Film Volkera Schlöndorffa stanowi ekranizację bodaj najsłynniejszej powieści pochodzącego z Gdańska noblisty Güntera Grassa. Pisarz wywodził się z rodziny o poplątanych losach niemiecko-polsko-kaszubskich. Podobnie jest z głównym bohaterem książki i filmu, Oskarem Matzerathem. Pomimo że chłopiec wychował się w kręgu kultury niemieckiej to jego babka jest Kaszubką, a wuj Polakiem.
Sam Oskar jest nietuzinkowym dzieckiem. Najważniejszym dniem w jego życiu były trzecie urodziny. Chłopiec otrzymuje wtedy w prezencie tytułowy blaszany bębenek i podejmuje decyzję, że nigdy nie chce urosnąć. Powodem jest obserwacja, nieatrakcyjnego dla Oskara, życia dorosłych. Chłopiec zatem aranżuje swój upadek ze schodów, a potem ku udręce innych terroryzuje otoczenie hałaśliwym graniem na bębenku bądź krzykiem, który potrafi wybić nawet szyby w oknach.

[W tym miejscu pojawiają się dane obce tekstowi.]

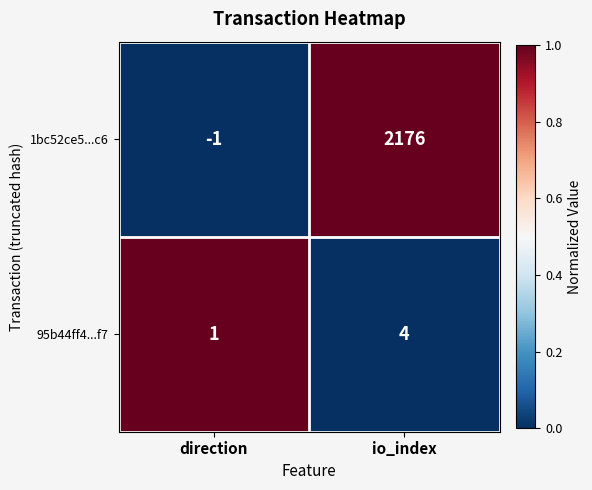

What is the difference between the highest and lowest values at io_index?

2172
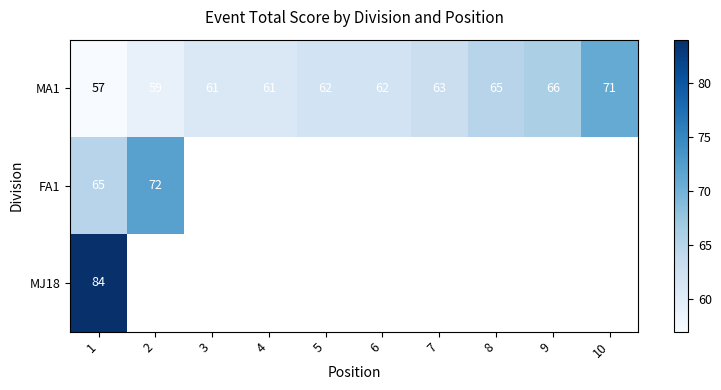

Is it true that MA1 equals 57 at 1?

True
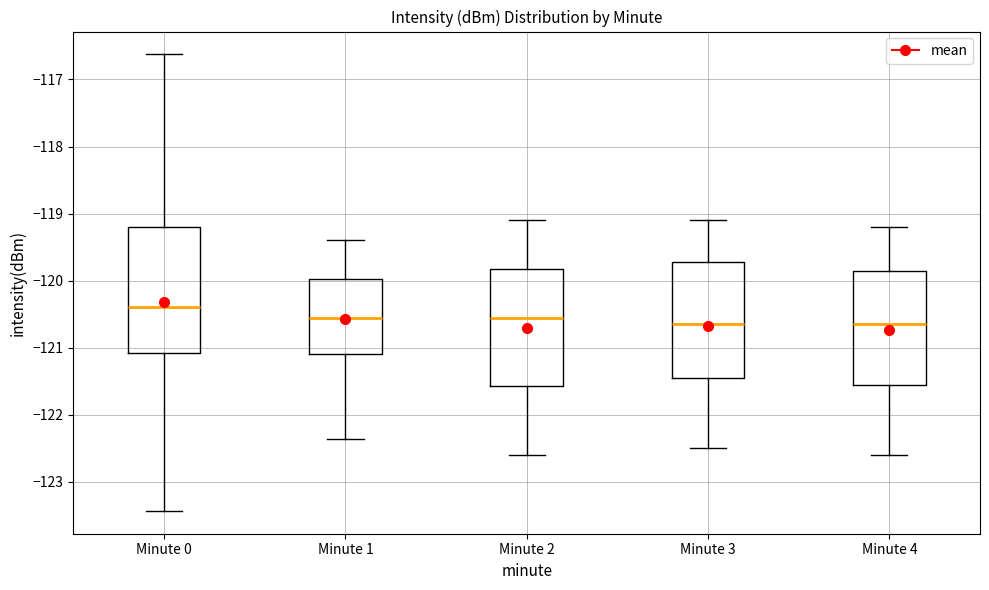

Reading left to right, transcribe this box plot: for each box, give where its median line is, the range the box spans, and where its two whiskers end, as read against the y-axis. The values are not printed on the chart, so give them approximately, as read against the axis.

Minute 0: median -120.4, box -121.1 to -119.2, whiskers -123.4 to -116.6
Minute 1: median -120.6, box -121.1 to -120.0, whiskers -122.4 to -119.4
Minute 2: median -120.5, box -121.6 to -119.8, whiskers -122.6 to -119.1
Minute 3: median -120.6, box -121.4 to -119.7, whiskers -122.5 to -119.1
Minute 4: median -120.6, box -121.5 to -119.8, whiskers -122.6 to -119.2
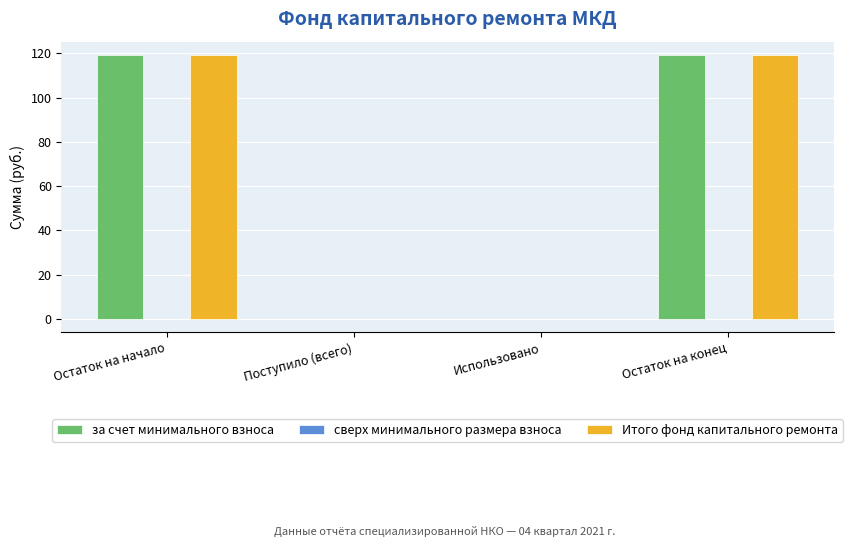

True or false: за счет минимального взноса has a value of 119.3 at Остаток на начало.

True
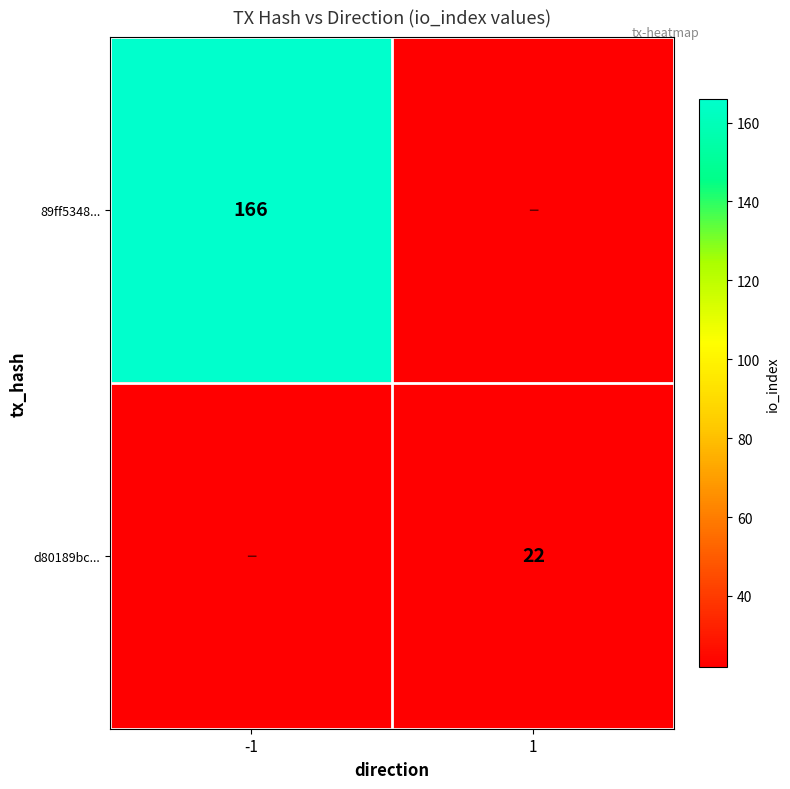

The d80189bc... series shows 33 at 1. True or false?

False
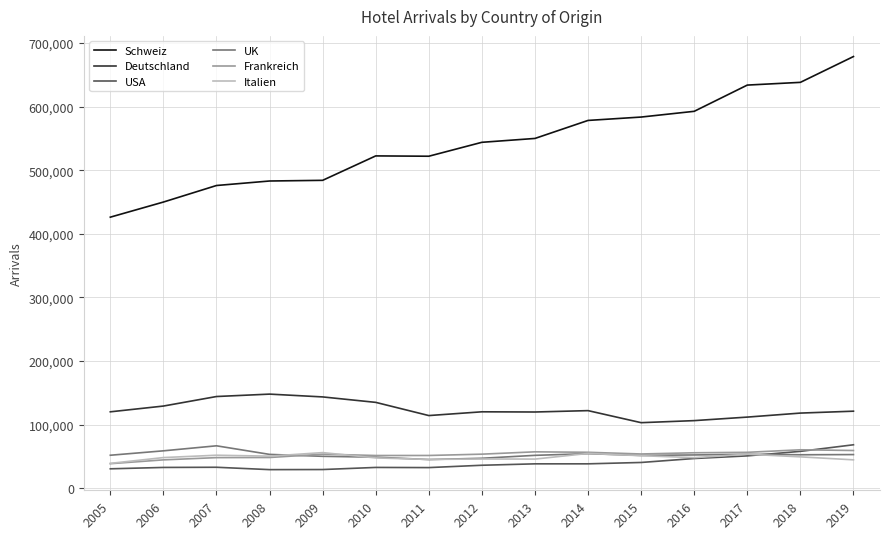

The Frankreich series shows 20263 at 2013. True or false?

False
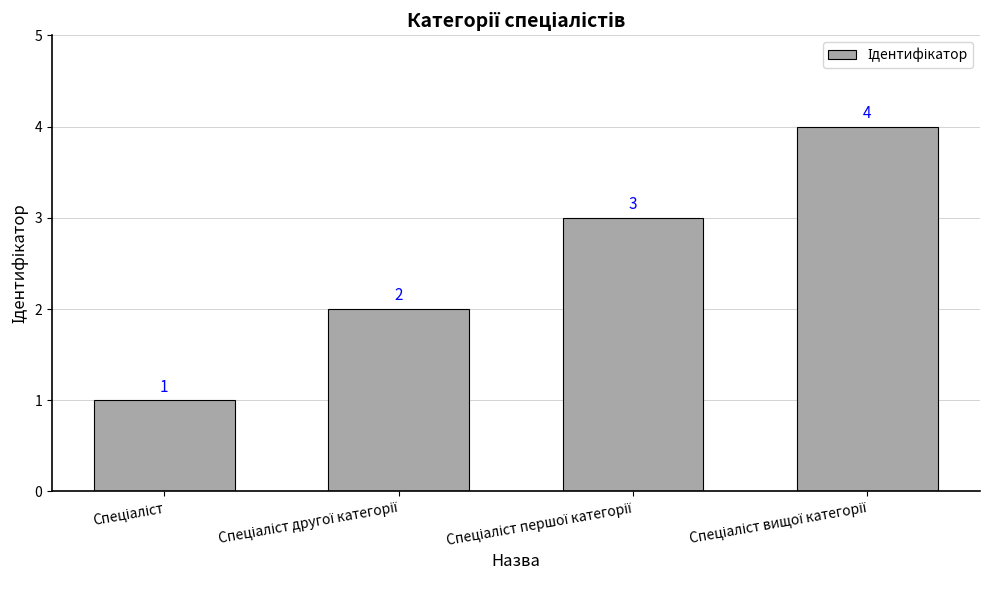

Count the values in the range 2 to 4.

3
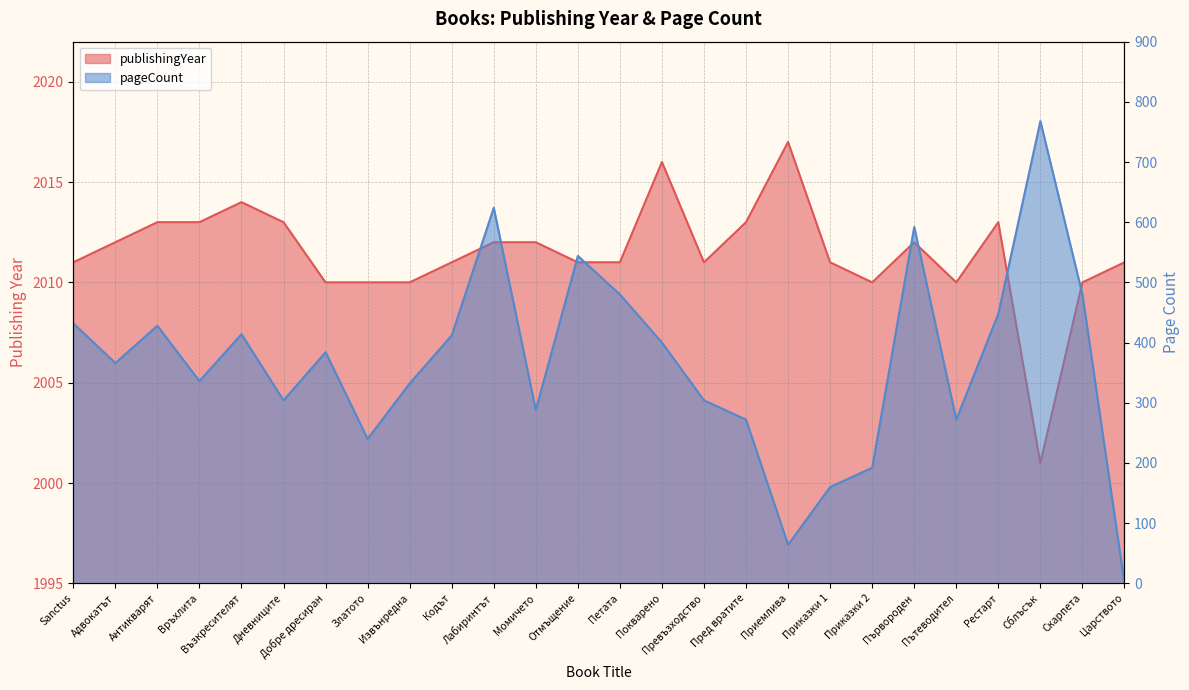

What is the value of the pageCount point at the 2nd from the left?

366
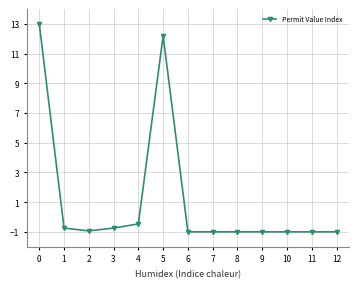

The value at 1 is -0.7. True or false?

True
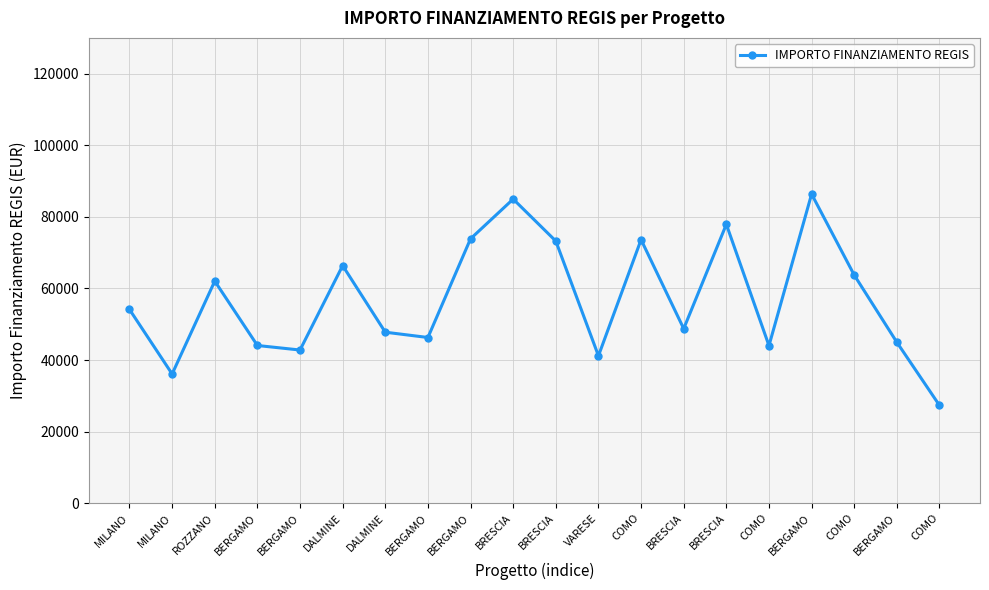

Reading left to right, list all the values displayed in this chart.

54144.9	36123.8	62062.4	44080.6	42816.5	66393.6	47794.5	46312.5	73886.6	84977.9	73250.1	41196.6	73636.1	48776.3	77926.5	44036.1	86371.0	63747.5	44978.7	27342.9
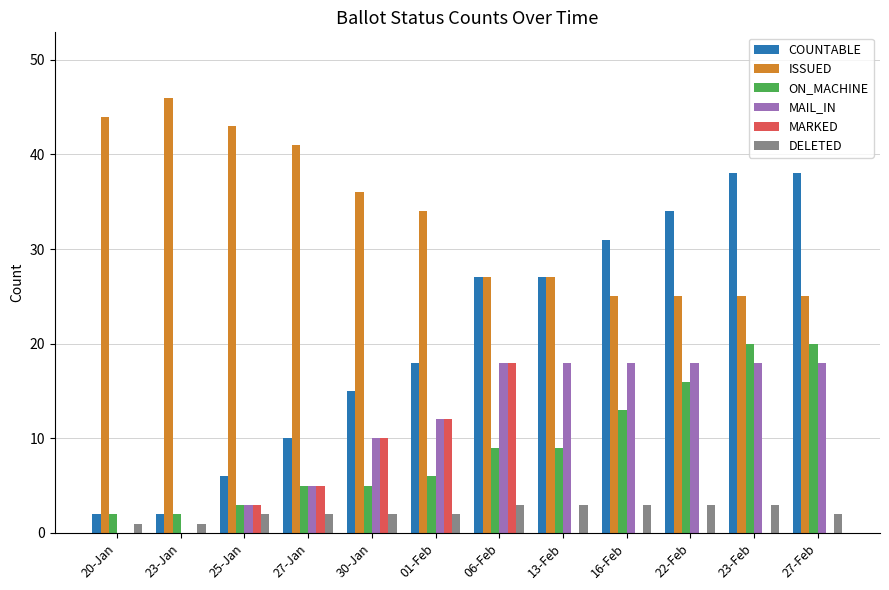

True or false: COUNTABLE has a value of 10 at 25-Jan.

False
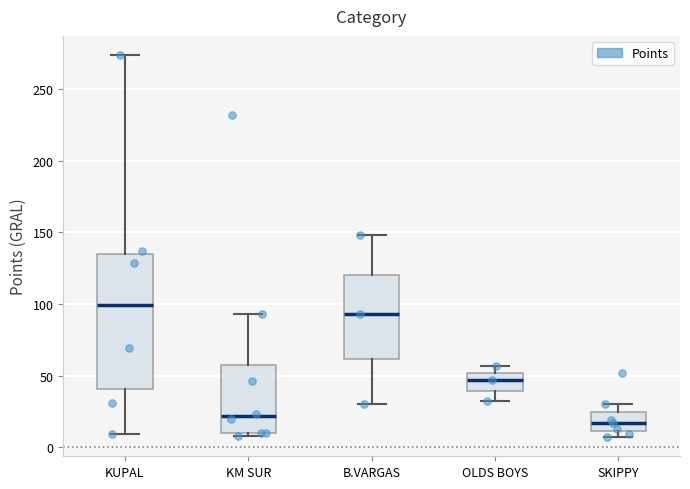

Which box's median line is the highest?

KUPAL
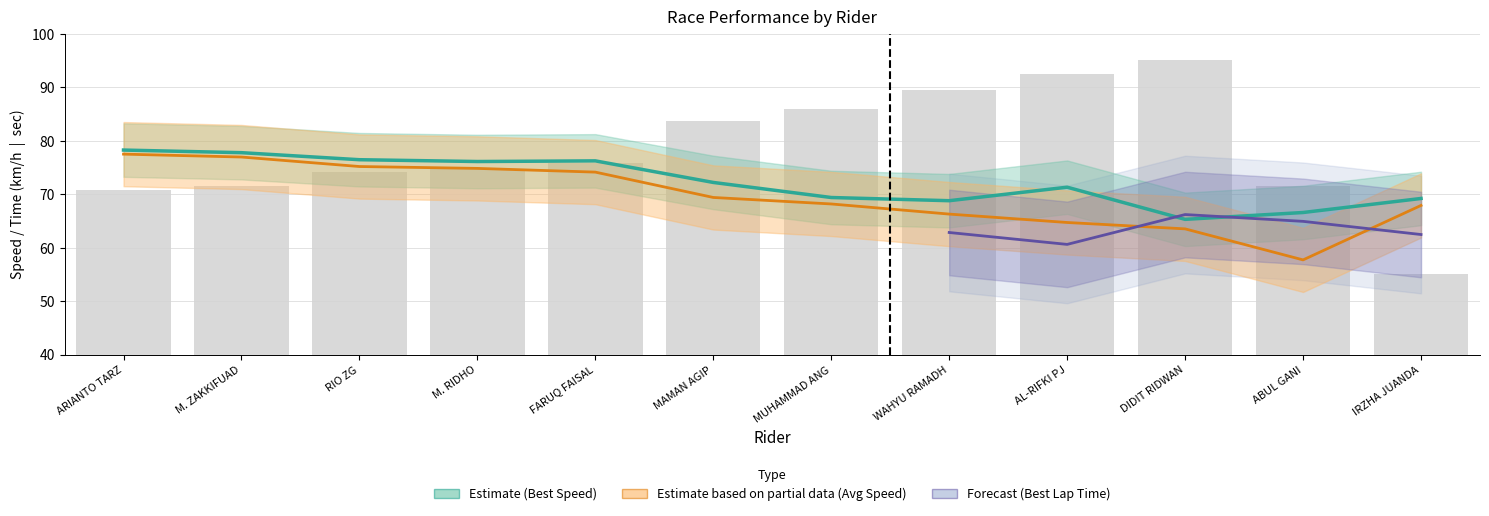

Where is Total Time nearest to the value 75?

M. RIDHO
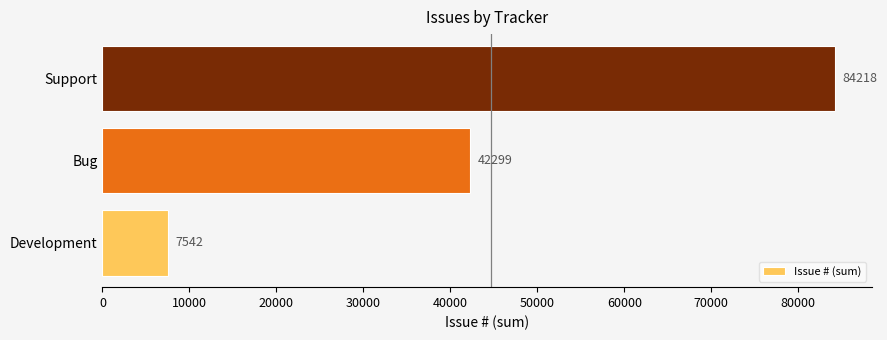

Rank the categories by value from highest to lowest.

Support, Bug, Development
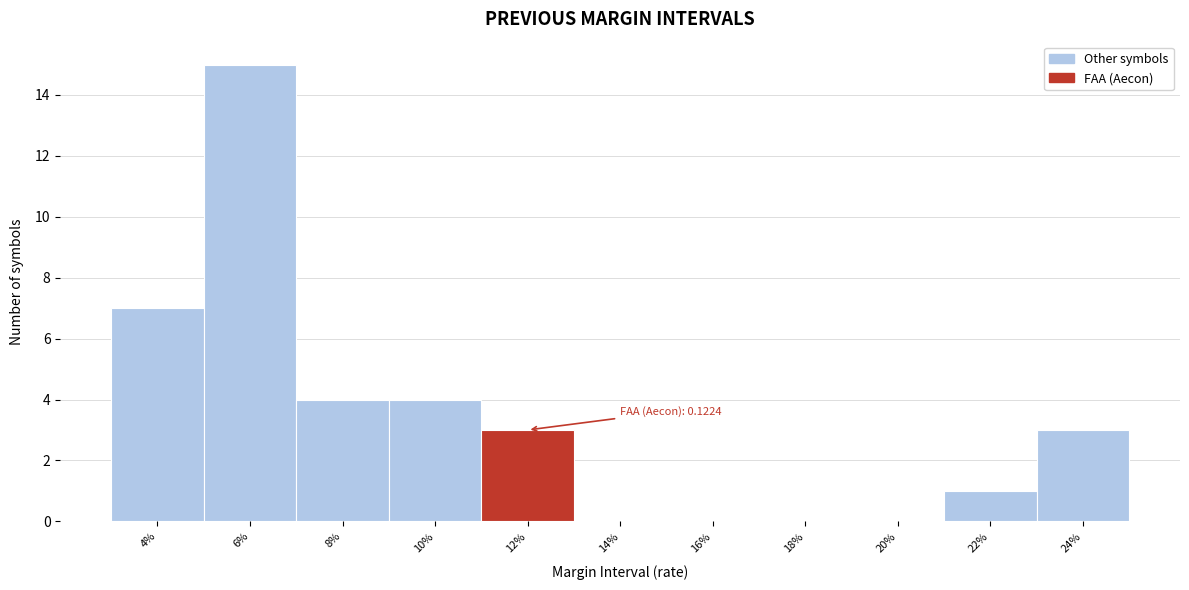

Reading right to left, what are all the values shown in this chart?

24%=3	22%=1	20%=0	18%=0	16%=0	14%=0	12%=3	10%=4	8%=4	6%=15	4%=7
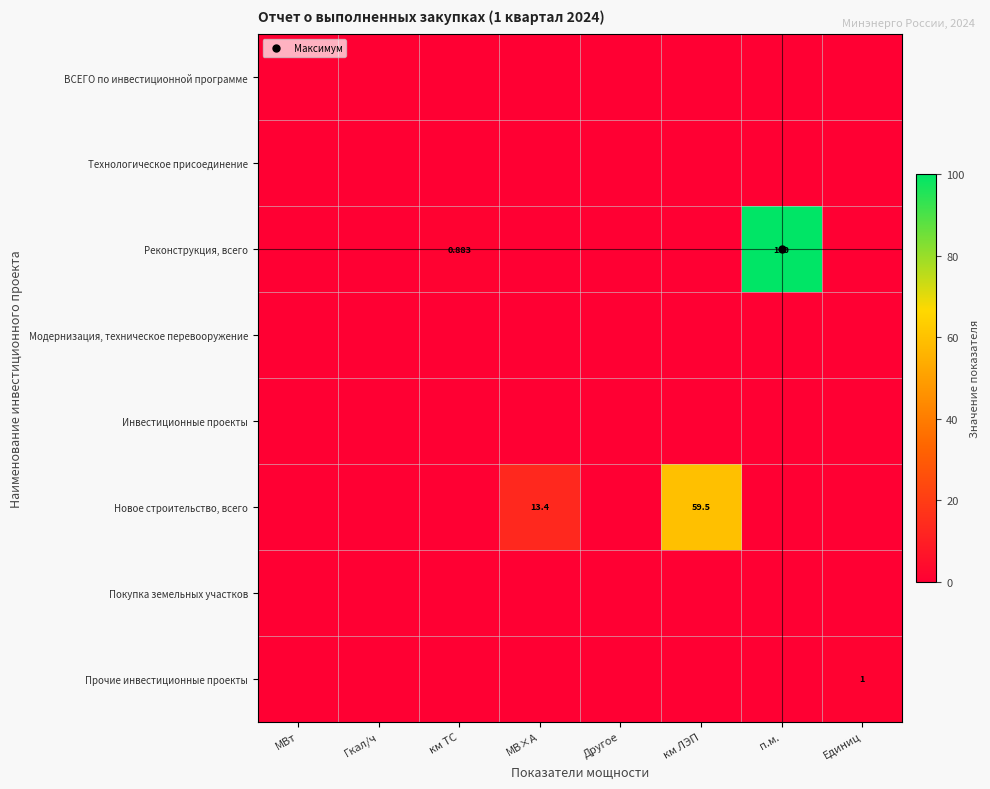

True or false: Реконструкция, всего has a value of 0.0 at Единиц.

True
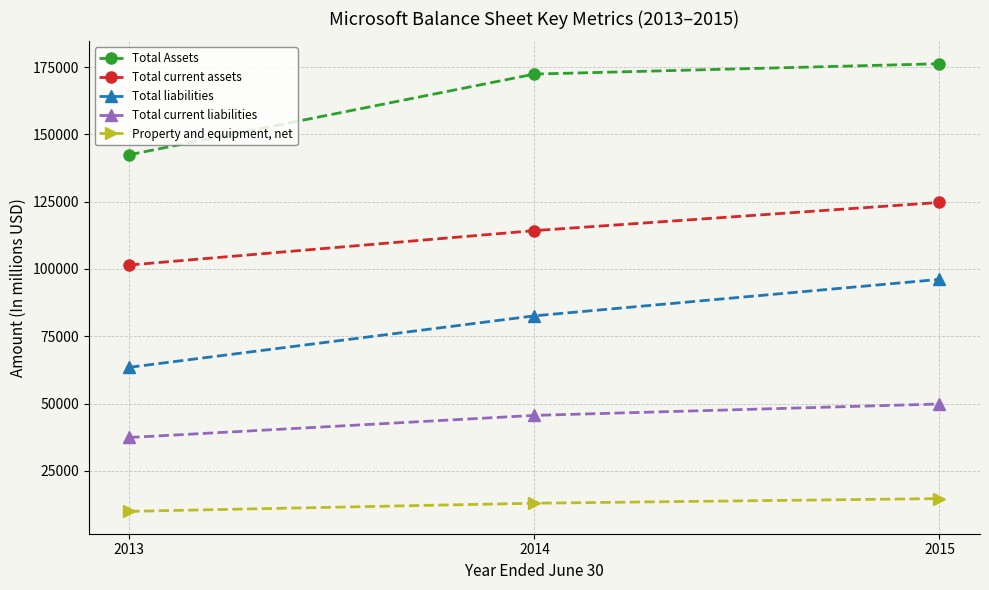

What is the value of the Total liabilities point at the 1st from the left?

63487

Z perspektywy Oskara obserwujemy niekiedy nawet bardzo dziwne losy ludzi z jego otoczenia. Jego matka Agnieszka romansuje ze swoim kuzynem Janem Brońskim, Kaszubem, który wybrał polskość i jako polski pocztowiec w Gdańsku słono za to zapłaci. O łączących tych dwoje związku wie jej mąż Alfred i wydaje się, że to akceptuje. Poznajemy też historię zakochanego w Agnieszce żydowskiego sklepikarza, który będzie musiał się zmierzyć ze zbliżającym się hitlerowskim zagrożeniem. Jest też wędrowna grupa artystów-karłów, która w czasie wojnie próbuje się odnaleźć w państwie „nadludzi”.
W tych wszystkich historiach odbija się obraz niezwykłego miasta, jakim był wówczas Gdańsk - ani do końca polskiego, ani do końca niemieckiego. Powstanie Wolnego Miasta przyjmowane jest tu z nadzieją, że Polacy i Niemcy będą mogli żyć razem w zgodzie. To się jednak kończy.
Choć Oskar nie rośnie to jego świat „lat dziecięcych” nie stoi w miejscu i stopniowo odchodzi w przeszłości, unicestwiany przez tych dorosłych, do których Oskar nie chce należeć. Nazizm fascynuje niemieckich gdańszczan i doprowadza do wojny, która niszczy Gdańsk. Do NSDAP przystępuje ojciec Oskara. U jego matki natomiast stosunek do niemieckiego faszyzmu jest wyrazem pewnego uczuciowego rozdarcia między Niemcem Alfredem a Polakiem Janem. Wie, że już dłużej nie może prowadzić podwójnego życia, ale nie jest w stanie dokonać wyboru, co kończy się dla niej tragicznie. Symboliczny jest pogrzeb jednego z bohaterów, gdzie po raz ostatni przed nadchodzącym kataklizmem język niemiecki i polski, a także hebrajski może się spotkać we wspólnej modlitwie.
W filmie na szczególne uznanie zasługuje David Bennent, który jako dwunastolatek wręcz znakomicie zagrał rolę Oskara. Jego jednak udział w znajdujących się w filmie scenach erotycznych wzbudził niemałe kontrowersje. W produkcji wzięli też udział polscy aktorzy, na czele z Danielem Olbrychskim, który zgrał Jana Brońskiego.
Film został uhonorowany w 1979 r Złotą Palmą na festiwalu w Cannes oraz Oskarem dla najlepszego nieanglojęzycznego filmu pokonując m.in. „Panny z Wilka” Andrzeja Wajdy.